Woods was convicted on charges of aggravated murder, aggravated attempted murder, and two counts of criminal possession of a weapon for the July 2007 shooting in Crown Heights that left Timoshenko dead and his partner wounded during a routine traffic stop.

Woods was the last of three men tried for their separate roles in the incident. I

Prosecutors argued Woods, Robert Ellis and Dexter Bostic acted as a team to shoot Timoshenko and now-Detective Herman Yan because they were caught with a stolen SUV and with illegal weapons in the vehicle. Prosecutors said Bostic shot and killed Timoshenko, Ellis simultaneously hit Yan, and Woods was the driver.

Bostic was convicted of aggravated murder and attempted murder days after his co-defendant Ellis was acquitted on those charges.

Three separate juries heard the case because the men made statements implicating each other.

Ellis dodged a murder conviction, but was convicted on the weapons possession charges.

Prosecutors said Bostic sat in the front passenger’s seat of the stolen sport utility vehicle and shot 23-year-old Timoshenko twice in the face after he approached.

He “waited, waited until Officer Timoshenko was so close that there would be no mistake, no chance for him to miss. He fired the gun twice into the unsuspecting officer’s face,” prosecutor Anna-Sigga Nicolazzi said during the case.

Yan was shot in the chest as he approached the other side of the SUV. His bullet-resistant vest saved his life.

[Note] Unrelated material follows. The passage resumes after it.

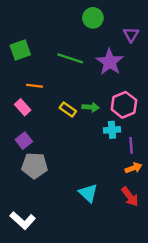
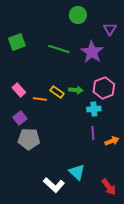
orange line: (35, 86) -> (40, 99), moved
purple line: (131, 145) -> (93, 133), moved
cyan triangle: (88, 193) -> (77, 172), moved
red arrow: (130, 197) -> (109, 187), moved
white L-shape: (23, 220) -> (54, 185), moved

Attorneys for Ellis and Woods each claimed their client was the driver and therefore could not have fired at the officers. Ellis took the stand in his own defense, saying he worried he’d be shot by the officers if he said the wrong thing. His defense attorney Danielle Eaddy claimed Woods was the shooter and law enforcers bent on blaming her client refused to take evidence into account.

But prosecutors said Ellis wouldn’t have skipped town had he been the driver. Woods stayed at his girlfriend’s house after the shooting and was taken in for questioning before the other two were found.

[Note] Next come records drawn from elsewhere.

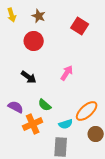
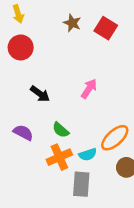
brown star: (39, 16) -> (72, 23), moved
red circle: (34, 41) -> (21, 47), moved
orange cross: (33, 124) -> (59, 157), moved

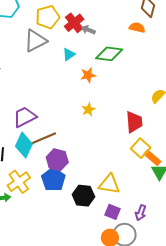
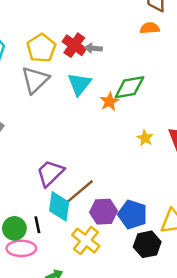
cyan triangle: (69, 54) -> (79, 84), size x1.5
green diamond: (109, 54) -> (129, 87), moved
yellow star: (88, 110) -> (145, 138), moved
blue pentagon: (53, 179) -> (132, 214), moved
yellow cross: (19, 182) -> (86, 241), moved

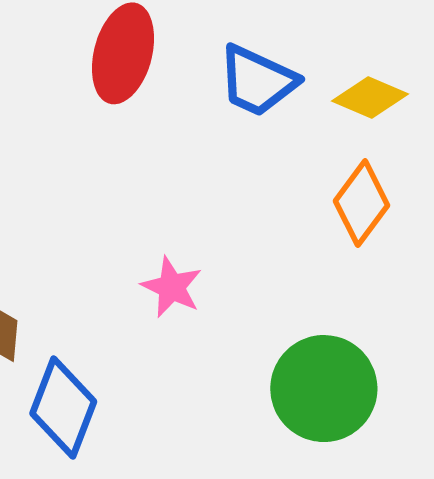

The July 2007 killing sparked a manhunt that spanned several states and didn’t end until two of the men were captured in the Pocono Mountains.

Ellis and Bostic, 34-year-old roommates, were driven to Pennsylvania and planned to hide in the woods and live off peanut butter and crackers, prosecutors said. They were captured after about four days in a patch of trees near Interstate 80. Woods, 29 at the time, did not go with them. Three guns were found in the SUV.